Nothing in his face betrayed comprehension. But Tess didn’t doubt that he understood every word she had said.

She tugged Carl away by the sleeve and retreated, heading east. When they reached the cut-through to the alley, she glanced casually over her shoulder to see if the man had come out on the steps to watch them leave. Good, he wasn’t on the stoop. She ducked down the alley and worked her way back, counting so she could match the rear of the house to the front.

“Look,” she told Carl, craning her neck, “it has a rooftop deck.”

“Not much of a deck, more a platform.”

“That’s how you build a deck if you have a rowhouse down here. It’s not like you’ve got a backyard. But the point is-that shitty little rental house has a deck, no more than a year or two old, judging by the lumber, and the workmanship looks pretty sound.”

“So?”

“He has a view of the water, Carl. Remember? Wherever he goes, he lives in sight of the water.”

“You think he lives here?”

“Or stayed here on and off, when he wasn’t living with a woman. Illegal aliens aren’t inclined to call the police, so it would be a safe place for him to come and go. Señor No Sé is probably calling him right now, telling him of our visit.”

“Then he won’t come back. Not tonight, at least.”

“No. But his landlord may go to him. Chances are, Billy Windsor has stuff he can’t afford to have found.”

“Like what?”

“The handgun he used to kill Julie Carter, for example. Anything that links him to Tiffani Gunts and Lucy Fancher. If there’s a single incriminating item in that apartment, he needs to get it out now. He can’t risk the fact that we might go to the cops and they’ll come back with a warrant.”

“You think-”

She handed him the keys. “Go get the car, Carl, and I’ll meet you at the corner of Eastern and Wolfe. You get your wish. We’re going to do a little surveillance.”

“Isn’t it safer if you get the car and I stand here?”

“I’m the one with the gun, remember? I’ll be okay.”

And she would. Because she was going to press her back against the rear of the rowhouse on the far side of the alley so no one could sneak up on her.

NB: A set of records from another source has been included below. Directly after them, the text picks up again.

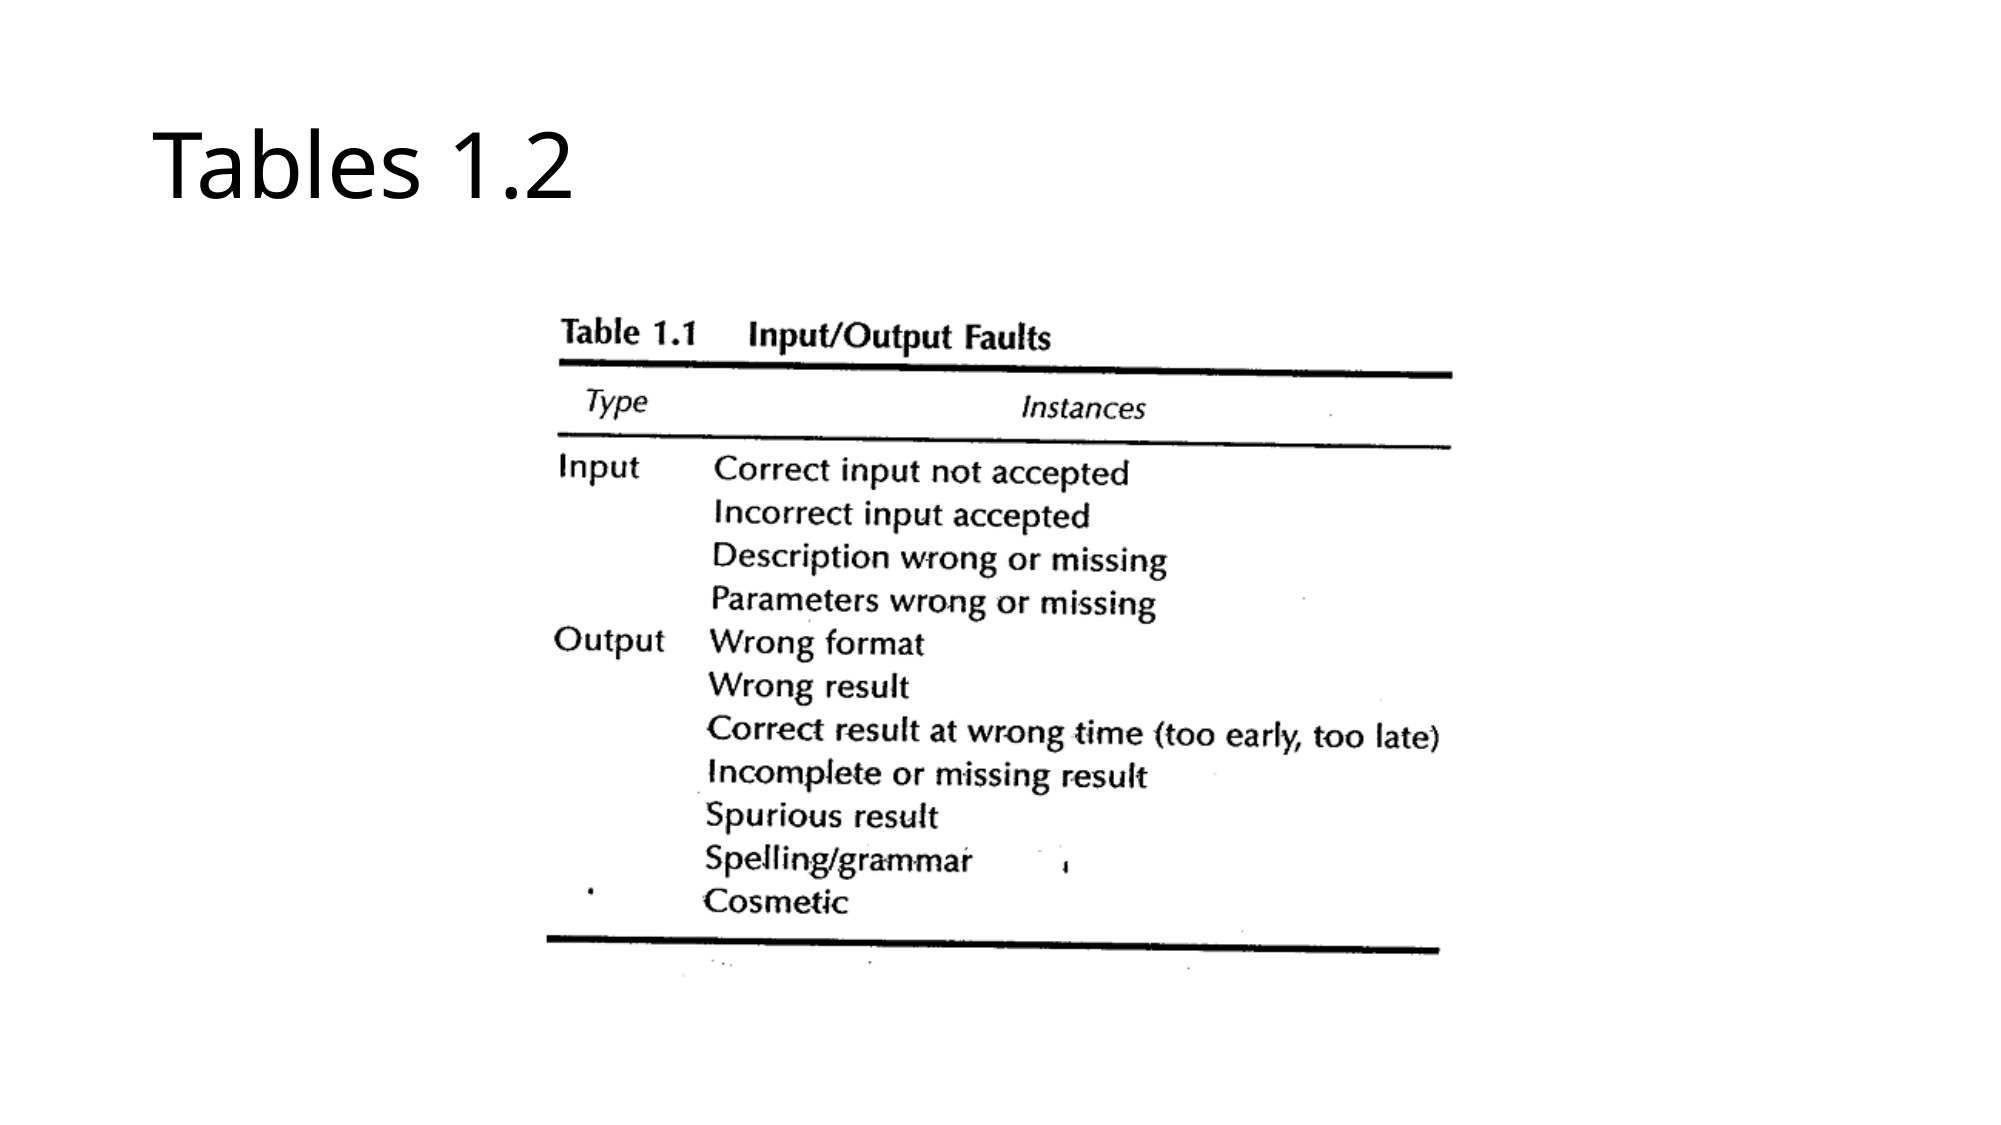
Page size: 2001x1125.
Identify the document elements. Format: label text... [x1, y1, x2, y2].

title Tables 1.2 [137, 59, 1863, 278]
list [527, 299, 1473, 1014]
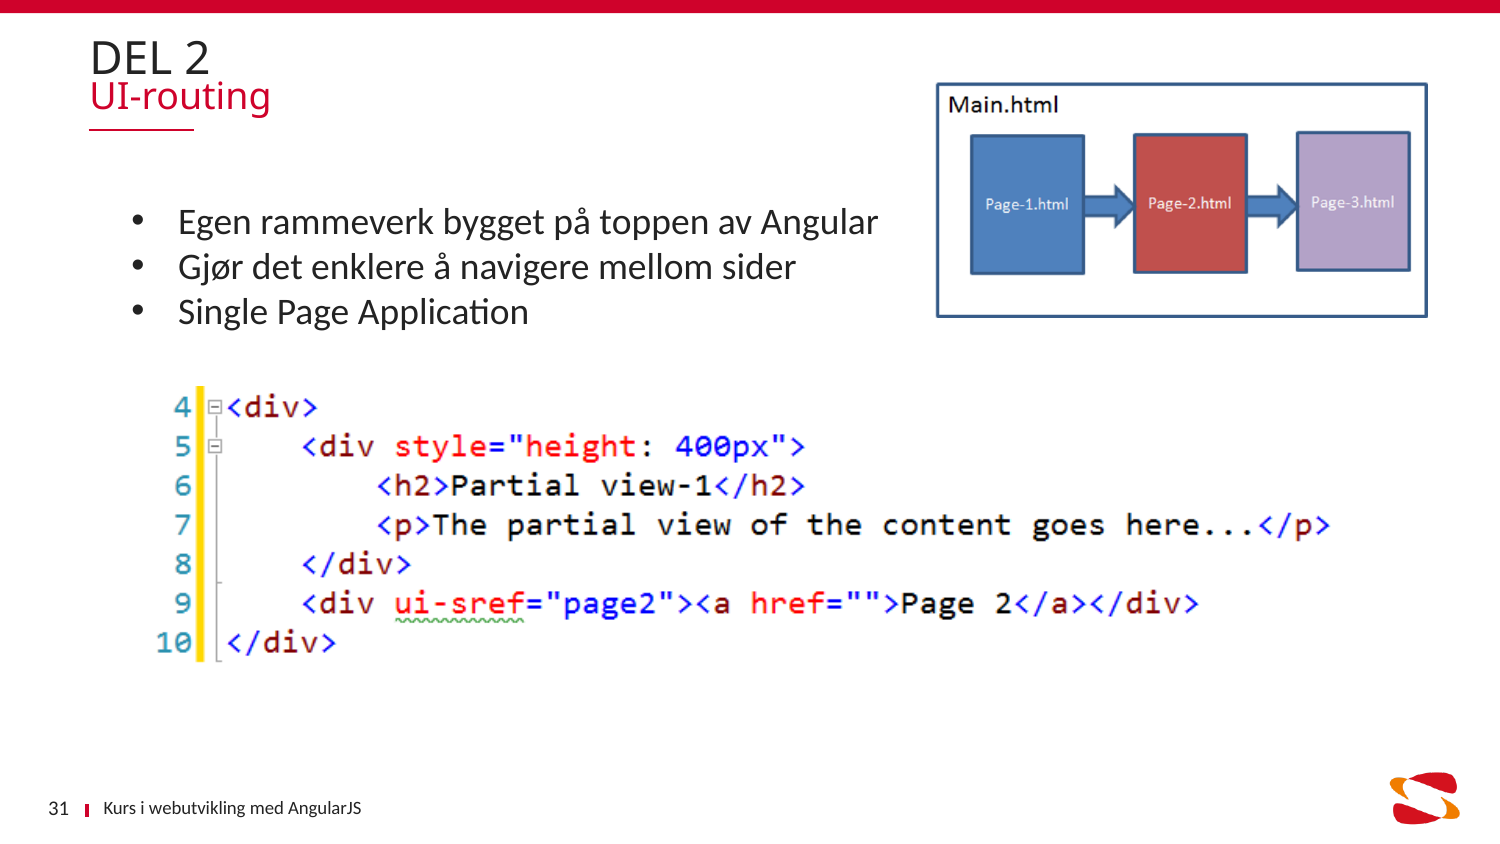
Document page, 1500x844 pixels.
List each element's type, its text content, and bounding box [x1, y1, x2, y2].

It seemed like forever, it seemed like no time at all. They didn’t speak while they sat in Carl’s car, didn’t listen to the radio, didn’t notice how their bodies stiffened in their long-held positions. Tess’s stomach was empty, her mouth was dry, and she felt she could hear tiny discrete sounds that were normally lost in the buzz of daily life: the ticking of her watch, a can bouncing along the gutter after it was thrown from a passing car, the blood in her eardrums. She wondered if Carl was experiencing the same sensations. But she did not want to speak, did not want to move, did not want to do anything that would risk this willed vigilance.

She realized they had been going all day, with virtually no break unless one counted the hour at Sheppard Pratt. Haste makes waste. But Billy Windsor was a moving target and she had a feeling he was moving faster and faster, so they had to keep up with him.

Finally, about 8:30 P.M., Señor No Sé left the house and, with a quick glance around the street, climbed into a faded blue El Camino that needed muffler work. He headed east, toward the interstate.

“He’ll be easy to follow, at least,” Tess said. “You could almost do it with your eyes closed.”

“If you ask me, he’s almost too easy to follow,” Carl said. “Do you think he’s leading us somewhere?”

The thought had occurred to Tess as well. “He could be. Then again, if he thinks we’re gone, this is how he would drive, right? If he starts acting more erratic-running red lights or making sudden turns-we’ll know he’s trying to elude us.”

“Yeah,” Carl said. “I guess so.”

Once on I-95, the El Camino headed south, through the Fort McHenry tunnel. Then he took Hanover Street south, crossing the Patapsco and weaving south along Route 2, then cutting east into the Curtis Bay area. These were roads that ultimately led nowhere and it was trickier to follow him here. In a few blocks, he made a turn into the parking lot of an old industrial park that was surrounded by a high fence with razor wire across the top. He got out, yanking on a padlock that appeared to be unlocked, slid the gate open, and drove through, leaving it open behind him.

“Keep driving, as if we’re headed somewhere else,” Tess hissed at Carl. She was hunched down, so only Carl’s head showed. If their prey looked back, he would see only one silhouette. “We can’t pull in there behind him.”